§ ROWS

★ ★ ★ ★ ★

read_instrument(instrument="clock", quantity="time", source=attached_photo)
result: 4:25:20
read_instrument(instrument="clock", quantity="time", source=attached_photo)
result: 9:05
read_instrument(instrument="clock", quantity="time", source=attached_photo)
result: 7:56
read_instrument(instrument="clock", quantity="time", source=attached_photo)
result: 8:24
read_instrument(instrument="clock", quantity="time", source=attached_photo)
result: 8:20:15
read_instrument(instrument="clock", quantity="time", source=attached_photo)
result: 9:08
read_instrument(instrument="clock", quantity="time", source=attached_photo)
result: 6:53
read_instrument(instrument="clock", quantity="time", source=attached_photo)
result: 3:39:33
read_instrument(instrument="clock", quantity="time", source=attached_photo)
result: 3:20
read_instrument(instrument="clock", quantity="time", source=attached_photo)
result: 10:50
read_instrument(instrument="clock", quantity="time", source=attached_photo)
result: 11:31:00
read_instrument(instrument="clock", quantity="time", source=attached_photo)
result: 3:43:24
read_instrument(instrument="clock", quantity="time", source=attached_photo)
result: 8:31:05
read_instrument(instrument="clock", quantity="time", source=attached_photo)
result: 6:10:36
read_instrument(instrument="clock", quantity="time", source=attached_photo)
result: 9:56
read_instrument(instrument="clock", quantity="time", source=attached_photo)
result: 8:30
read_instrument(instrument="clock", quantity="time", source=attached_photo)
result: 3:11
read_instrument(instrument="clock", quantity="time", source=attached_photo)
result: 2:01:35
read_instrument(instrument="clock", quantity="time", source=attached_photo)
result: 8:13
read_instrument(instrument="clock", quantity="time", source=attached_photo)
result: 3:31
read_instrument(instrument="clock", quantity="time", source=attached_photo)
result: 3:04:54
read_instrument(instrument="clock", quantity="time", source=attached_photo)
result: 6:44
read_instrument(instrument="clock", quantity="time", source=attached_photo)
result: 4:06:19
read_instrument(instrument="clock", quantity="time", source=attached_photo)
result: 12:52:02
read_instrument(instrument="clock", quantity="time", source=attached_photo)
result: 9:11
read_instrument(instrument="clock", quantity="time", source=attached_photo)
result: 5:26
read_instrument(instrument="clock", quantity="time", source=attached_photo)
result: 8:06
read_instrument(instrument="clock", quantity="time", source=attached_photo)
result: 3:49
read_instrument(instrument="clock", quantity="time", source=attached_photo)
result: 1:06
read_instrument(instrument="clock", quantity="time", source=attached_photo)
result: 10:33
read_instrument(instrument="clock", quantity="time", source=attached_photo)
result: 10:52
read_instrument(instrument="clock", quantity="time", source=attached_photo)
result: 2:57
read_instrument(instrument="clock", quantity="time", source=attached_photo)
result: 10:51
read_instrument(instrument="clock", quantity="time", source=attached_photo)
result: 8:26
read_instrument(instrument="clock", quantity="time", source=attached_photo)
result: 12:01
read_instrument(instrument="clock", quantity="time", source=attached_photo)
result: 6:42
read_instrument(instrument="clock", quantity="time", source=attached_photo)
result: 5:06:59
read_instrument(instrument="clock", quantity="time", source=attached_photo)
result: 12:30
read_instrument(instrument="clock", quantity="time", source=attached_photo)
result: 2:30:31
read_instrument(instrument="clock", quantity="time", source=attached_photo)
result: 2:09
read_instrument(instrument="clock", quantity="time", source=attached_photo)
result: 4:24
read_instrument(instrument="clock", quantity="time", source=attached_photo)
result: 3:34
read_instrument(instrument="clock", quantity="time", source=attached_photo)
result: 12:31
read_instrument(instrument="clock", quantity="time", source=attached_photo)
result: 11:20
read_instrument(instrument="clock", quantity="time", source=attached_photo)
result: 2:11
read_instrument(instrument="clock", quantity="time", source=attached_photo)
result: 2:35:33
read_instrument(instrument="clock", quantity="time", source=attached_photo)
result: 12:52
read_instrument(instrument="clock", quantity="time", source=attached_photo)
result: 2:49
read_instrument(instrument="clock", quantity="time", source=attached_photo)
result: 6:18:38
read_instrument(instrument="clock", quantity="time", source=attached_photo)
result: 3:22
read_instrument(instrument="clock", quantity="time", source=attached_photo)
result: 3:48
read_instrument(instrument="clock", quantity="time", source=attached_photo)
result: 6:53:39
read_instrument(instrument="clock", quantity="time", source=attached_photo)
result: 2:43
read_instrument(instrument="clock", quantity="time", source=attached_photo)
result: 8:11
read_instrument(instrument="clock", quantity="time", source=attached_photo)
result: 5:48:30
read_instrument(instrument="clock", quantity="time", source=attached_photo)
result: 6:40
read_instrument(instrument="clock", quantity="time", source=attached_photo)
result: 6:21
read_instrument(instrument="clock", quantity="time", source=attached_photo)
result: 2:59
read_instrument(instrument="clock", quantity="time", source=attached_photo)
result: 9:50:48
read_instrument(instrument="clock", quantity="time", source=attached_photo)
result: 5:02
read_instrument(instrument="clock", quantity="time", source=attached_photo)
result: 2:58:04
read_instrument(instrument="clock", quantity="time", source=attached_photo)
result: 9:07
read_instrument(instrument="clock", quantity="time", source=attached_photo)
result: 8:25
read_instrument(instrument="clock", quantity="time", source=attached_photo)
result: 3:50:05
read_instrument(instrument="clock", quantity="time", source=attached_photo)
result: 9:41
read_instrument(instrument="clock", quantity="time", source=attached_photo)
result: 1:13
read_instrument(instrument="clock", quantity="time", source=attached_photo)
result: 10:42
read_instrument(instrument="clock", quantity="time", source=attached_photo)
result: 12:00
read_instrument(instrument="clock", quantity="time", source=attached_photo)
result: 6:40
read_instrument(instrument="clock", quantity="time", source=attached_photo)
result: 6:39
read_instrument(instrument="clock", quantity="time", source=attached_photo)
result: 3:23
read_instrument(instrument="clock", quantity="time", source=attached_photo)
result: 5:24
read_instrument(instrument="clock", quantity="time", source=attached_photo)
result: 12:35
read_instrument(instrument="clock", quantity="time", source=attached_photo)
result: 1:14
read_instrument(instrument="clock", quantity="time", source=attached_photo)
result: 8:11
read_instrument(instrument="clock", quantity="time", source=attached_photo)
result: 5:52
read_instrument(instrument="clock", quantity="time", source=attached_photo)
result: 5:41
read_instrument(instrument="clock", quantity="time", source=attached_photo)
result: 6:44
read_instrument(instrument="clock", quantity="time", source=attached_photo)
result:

★ ★ ★ ★ ★

§ WHAT IS ASKED
Copy every one of the lines above without changing a single character.

§ TASK ANSWER
read_instrument(instrument="clock", quantity="time", source=attached_photo)
result: 4:25:20
read_instrument(instrument="clock", quantity="time", source=attached_photo)
result: 9:05
read_instrument(instrument="clock", quantity="time", source=attached_photo)
result: 7:56
read_instrument(instrument="clock", quantity="time", source=attached_photo)
result: 8:24
read_instrument(instrument="clock", quantity="time", source=attached_photo)
result: 8:20:15
read_instrument(instrument="clock", quantity="time", source=attached_photo)
result: 9:08
read_instrument(instrument="clock", quantity="time", source=attached_photo)
result: 6:53
read_instrument(instrument="clock", quantity="time", source=attached_photo)
result: 3:39:33
read_instrument(instrument="clock", quantity="time", source=attached_photo)
result: 3:20
read_instrument(instrument="clock", quantity="time", source=attached_photo)
result: 10:50
read_instrument(instrument="clock", quantity="time", source=attached_photo)
result: 11:31:00
read_instrument(instrument="clock", quantity="time", source=attached_photo)
result: 3:43:24
read_instrument(instrument="clock", quantity="time", source=attached_photo)
result: 8:31:05
read_instrument(instrument="clock", quantity="time", source=attached_photo)
result: 6:10:36
read_instrument(instrument="clock", quantity="time", source=attached_photo)
result: 9:56
read_instrument(instrument="clock", quantity="time", source=attached_photo)
result: 8:30
read_instrument(instrument="clock", quantity="time", source=attached_photo)
result: 3:11
read_instrument(instrument="clock", quantity="time", source=attached_photo)
result: 2:01:35
read_instrument(instrument="clock", quantity="time", source=attached_photo)
result: 8:13
read_instrument(instrument="clock", quantity="time", source=attached_photo)
result: 3:31
read_instrument(instrument="clock", quantity="time", source=attached_photo)
result: 3:04:54
read_instrument(instrument="clock", quantity="time", source=attached_photo)
result: 6:44
read_instrument(instrument="clock", quantity="time", source=attached_photo)
result: 4:06:19
read_instrument(instrument="clock", quantity="time", source=attached_photo)
result: 12:52:02
read_instrument(instrument="clock", quantity="time", source=attached_photo)
result: 9:11
read_instrument(instrument="clock", quantity="time", source=attached_photo)
result: 5:26
read_instrument(instrument="clock", quantity="time", source=attached_photo)
result: 8:06
read_instrument(instrument="clock", quantity="time", source=attached_photo)
result: 3:49
read_instrument(instrument="clock", quantity="time", source=attached_photo)
result: 1:06
read_instrument(instrument="clock", quantity="time", source=attached_photo)
result: 10:33
read_instrument(instrument="clock", quantity="time", source=attached_photo)
result: 10:52
read_instrument(instrument="clock", quantity="time", source=attached_photo)
result: 2:57
read_instrument(instrument="clock", quantity="time", source=attached_photo)
result: 10:51
read_instrument(instrument="clock", quantity="time", source=attached_photo)
result: 8:26
read_instrument(instrument="clock", quantity="time", source=attached_photo)
result: 12:01
read_instrument(instrument="clock", quantity="time", source=attached_photo)
result: 6:42
read_instrument(instrument="clock", quantity="time", source=attached_photo)
result: 5:06:59
read_instrument(instrument="clock", quantity="time", source=attached_photo)
result: 12:30
read_instrument(instrument="clock", quantity="time", source=attached_photo)
result: 2:30:31
read_instrument(instrument="clock", quantity="time", source=attached_photo)
result: 2:09
read_instrument(instrument="clock", quantity="time", source=attached_photo)
result: 4:24
read_instrument(instrument="clock", quantity="time", source=attached_photo)
result: 3:34
read_instrument(instrument="clock", quantity="time", source=attached_photo)
result: 12:31
read_instrument(instrument="clock", quantity="time", source=attached_photo)
result: 11:20
read_instrument(instrument="clock", quantity="time", source=attached_photo)
result: 2:11
read_instrument(instrument="clock", quantity="time", source=attached_photo)
result: 2:35:33
read_instrument(instrument="clock", quantity="time", source=attached_photo)
result: 12:52
read_instrument(instrument="clock", quantity="time", source=attached_photo)
result: 2:49
read_instrument(instrument="clock", quantity="time", source=attached_photo)
result: 6:18:38
read_instrument(instrument="clock", quantity="time", source=attached_photo)
result: 3:22
read_instrument(instrument="clock", quantity="time", source=attached_photo)
result: 3:48
read_instrument(instrument="clock", quantity="time", source=attached_photo)
result: 6:53:39
read_instrument(instrument="clock", quantity="time", source=attached_photo)
result: 2:43
read_instrument(instrument="clock", quantity="time", source=attached_photo)
result: 8:11
read_instrument(instrument="clock", quantity="time", source=attached_photo)
result: 5:48:30
read_instrument(instrument="clock", quantity="time", source=attached_photo)
result: 6:40
read_instrument(instrument="clock", quantity="time", source=attached_photo)
result: 6:21
read_instrument(instrument="clock", quantity="time", source=attached_photo)
result: 2:59
read_instrument(instrument="clock", quantity="time", source=attached_photo)
result: 9:50:48
read_instrument(instrument="clock", quantity="time", source=attached_photo)
result: 5:02
read_instrument(instrument="clock", quantity="time", source=attached_photo)
result: 2:58:04
read_instrument(instrument="clock", quantity="time", source=attached_photo)
result: 9:07
read_instrument(instrument="clock", quantity="time", source=attached_photo)
result: 8:25
read_instrument(instrument="clock", quantity="time", source=attached_photo)
result: 3:50:05
read_instrument(instrument="clock", quantity="time", source=attached_photo)
result: 9:41
read_instrument(instrument="clock", quantity="time", source=attached_photo)
result: 1:13
read_instrument(instrument="clock", quantity="time", source=attached_photo)
result: 10:42
read_instrument(instrument="clock", quantity="time", source=attached_photo)
result: 12:00
read_instrument(instrument="clock", quantity="time", source=attached_photo)
result: 6:40
read_instrument(instrument="clock", quantity="time", source=attached_photo)
result: 6:39
read_instrument(instrument="clock", quantity="time", source=attached_photo)
result: 3:23
read_instrument(instrument="clock", quantity="time", source=attached_photo)
result: 5:24
read_instrument(instrument="clock", quantity="time", source=attached_photo)
result: 12:35
read_instrument(instrument="clock", quantity="time", source=attached_photo)
result: 1:14
read_instrument(instrument="clock", quantity="time", source=attached_photo)
result: 8:11
read_instrument(instrument="clock", quantity="time", source=attached_photo)
result: 5:52
read_instrument(instrument="clock", quantity="time", source=attached_photo)
result: 5:41
read_instrument(instrument="clock", quantity="time", source=attached_photo)
result: 6:44
read_instrument(instrument="clock", quantity="time", source=attached_photo)
result:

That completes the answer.